* **STATED GOAL**
Reproduce each of the lines below verbatim and in their original order, from the first to the last.

☆ ☆ ☆ ☆

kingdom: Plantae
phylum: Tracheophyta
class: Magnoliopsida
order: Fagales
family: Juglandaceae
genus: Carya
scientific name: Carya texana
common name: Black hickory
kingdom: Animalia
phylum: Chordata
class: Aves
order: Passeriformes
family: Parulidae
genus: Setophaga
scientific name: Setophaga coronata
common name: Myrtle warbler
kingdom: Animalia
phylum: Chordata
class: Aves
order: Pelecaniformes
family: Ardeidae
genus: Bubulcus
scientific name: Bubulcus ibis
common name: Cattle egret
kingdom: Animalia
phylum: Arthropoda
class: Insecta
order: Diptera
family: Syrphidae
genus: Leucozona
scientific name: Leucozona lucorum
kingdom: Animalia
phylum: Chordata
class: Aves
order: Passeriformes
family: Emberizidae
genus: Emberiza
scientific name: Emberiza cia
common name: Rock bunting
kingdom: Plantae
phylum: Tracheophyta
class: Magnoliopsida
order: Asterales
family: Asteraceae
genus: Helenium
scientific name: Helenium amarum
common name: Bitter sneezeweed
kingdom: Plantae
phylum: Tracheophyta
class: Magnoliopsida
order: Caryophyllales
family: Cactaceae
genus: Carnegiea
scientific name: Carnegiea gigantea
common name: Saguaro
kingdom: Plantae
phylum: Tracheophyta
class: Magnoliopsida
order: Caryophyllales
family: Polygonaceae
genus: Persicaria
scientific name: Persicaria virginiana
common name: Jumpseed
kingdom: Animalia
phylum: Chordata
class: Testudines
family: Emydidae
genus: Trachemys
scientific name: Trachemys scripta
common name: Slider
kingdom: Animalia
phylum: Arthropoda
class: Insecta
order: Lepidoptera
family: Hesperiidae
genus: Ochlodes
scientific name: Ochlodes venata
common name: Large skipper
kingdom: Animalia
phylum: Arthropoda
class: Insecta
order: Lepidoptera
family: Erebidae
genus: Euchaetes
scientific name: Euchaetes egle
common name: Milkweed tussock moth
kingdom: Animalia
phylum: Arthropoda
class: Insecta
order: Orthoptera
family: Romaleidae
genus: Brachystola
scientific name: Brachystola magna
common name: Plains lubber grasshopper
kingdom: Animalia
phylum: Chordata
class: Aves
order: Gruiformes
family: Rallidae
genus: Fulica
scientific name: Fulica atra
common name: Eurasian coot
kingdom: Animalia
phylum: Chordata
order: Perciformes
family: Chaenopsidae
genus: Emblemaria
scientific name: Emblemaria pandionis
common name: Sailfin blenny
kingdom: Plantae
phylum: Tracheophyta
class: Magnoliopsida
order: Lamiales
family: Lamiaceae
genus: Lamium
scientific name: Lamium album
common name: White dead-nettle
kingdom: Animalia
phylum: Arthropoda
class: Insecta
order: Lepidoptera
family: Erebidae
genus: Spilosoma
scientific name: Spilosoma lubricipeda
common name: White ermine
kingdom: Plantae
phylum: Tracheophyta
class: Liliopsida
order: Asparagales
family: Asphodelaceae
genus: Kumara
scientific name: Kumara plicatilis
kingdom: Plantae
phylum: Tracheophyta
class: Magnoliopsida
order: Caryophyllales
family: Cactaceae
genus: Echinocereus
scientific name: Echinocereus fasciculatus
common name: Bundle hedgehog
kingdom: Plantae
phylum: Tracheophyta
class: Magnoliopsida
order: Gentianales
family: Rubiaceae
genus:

☆ ☆ ☆ ☆

* **EXERCISE RESPONSE**
kingdom: Plantae
phylum: Tracheophyta
class: Magnoliopsida
order: Fagales
family: Juglandaceae
genus: Carya
scientific name: Carya texana
common name: Black hickory
kingdom: Animalia
phylum: Chordata
class: Aves
order: Passeriformes
family: Parulidae
genus: Setophaga
scientific name: Setophaga coronata
common name: Myrtle warbler
kingdom: Animalia
phylum: Chordata
class: Aves
order: Pelecaniformes
family: Ardeidae
genus: Bubulcus
scientific name: Bubulcus ibis
common name: Cattle egret
kingdom: Animalia
phylum: Arthropoda
class: Insecta
order: Diptera
family: Syrphidae
genus: Leucozona
scientific name: Leucozona lucorum
kingdom: Animalia
phylum: Chordata
class: Aves
order: Passeriformes
family: Emberizidae
genus: Emberiza
scientific name: Emberiza cia
common name: Rock bunting
kingdom: Plantae
phylum: Tracheophyta
class: Magnoliopsida
order: Asterales
family: Asteraceae
genus: Helenium
scientific name: Helenium amarum
common name: Bitter sneezeweed
kingdom: Plantae
phylum: Tracheophyta
class: Magnoliopsida
order: Caryophyllales
family: Cactaceae
genus: Carnegiea
scientific name: Carnegiea gigantea
common name: Saguaro
kingdom: Plantae
phylum: Tracheophyta
class: Magnoliopsida
order: Caryophyllales
family: Polygonaceae
genus: Persicaria
scientific name: Persicaria virginiana
common name: Jumpseed
kingdom: Animalia
phylum: Chordata
class: Testudines
family: Emydidae
genus: Trachemys
scientific name: Trachemys scripta
common name: Slider
kingdom: Animalia
phylum: Arthropoda
class: Insecta
order: Lepidoptera
family: Hesperiidae
genus: Ochlodes
scientific name: Ochlodes venata
common name: Large skipper
kingdom: Animalia
phylum: Arthropoda
class: Insecta
order: Lepidoptera
family: Erebidae
genus: Euchaetes
scientific name: Euchaetes egle
common name: Milkweed tussock moth
kingdom: Animalia
phylum: Arthropoda
class: Insecta
order: Orthoptera
family: Romaleidae
genus: Brachystola
scientific name: Brachystola magna
common name: Plains lubber grasshopper
kingdom: Animalia
phylum: Chordata
class: Aves
order: Gruiformes
family: Rallidae
genus: Fulica
scientific name: Fulica atra
common name: Eurasian coot
kingdom: Animalia
phylum: Chordata
order: Perciformes
family: Chaenopsidae
genus: Emblemaria
scientific name: Emblemaria pandionis
common name: Sailfin blenny
kingdom: Plantae
phylum: Tracheophyta
class: Magnoliopsida
order: Lamiales
family: Lamiaceae
genus: Lamium
scientific name: Lamium album
common name: White dead-nettle
kingdom: Animalia
phylum: Arthropoda
class: Insecta
order: Lepidoptera
family: Erebidae
genus: Spilosoma
scientific name: Spilosoma lubricipeda
common name: White ermine
kingdom: Plantae
phylum: Tracheophyta
class: Liliopsida
order: Asparagales
family: Asphodelaceae
genus: Kumara
scientific name: Kumara plicatilis
kingdom: Plantae
phylum: Tracheophyta
class: Magnoliopsida
order: Caryophyllales
family: Cactaceae
genus: Echinocereus
scientific name: Echinocereus fasciculatus
common name: Bundle hedgehog
kingdom: Plantae
phylum: Tracheophyta
class: Magnoliopsida
order: Gentianales
family: Rubiaceae
genus:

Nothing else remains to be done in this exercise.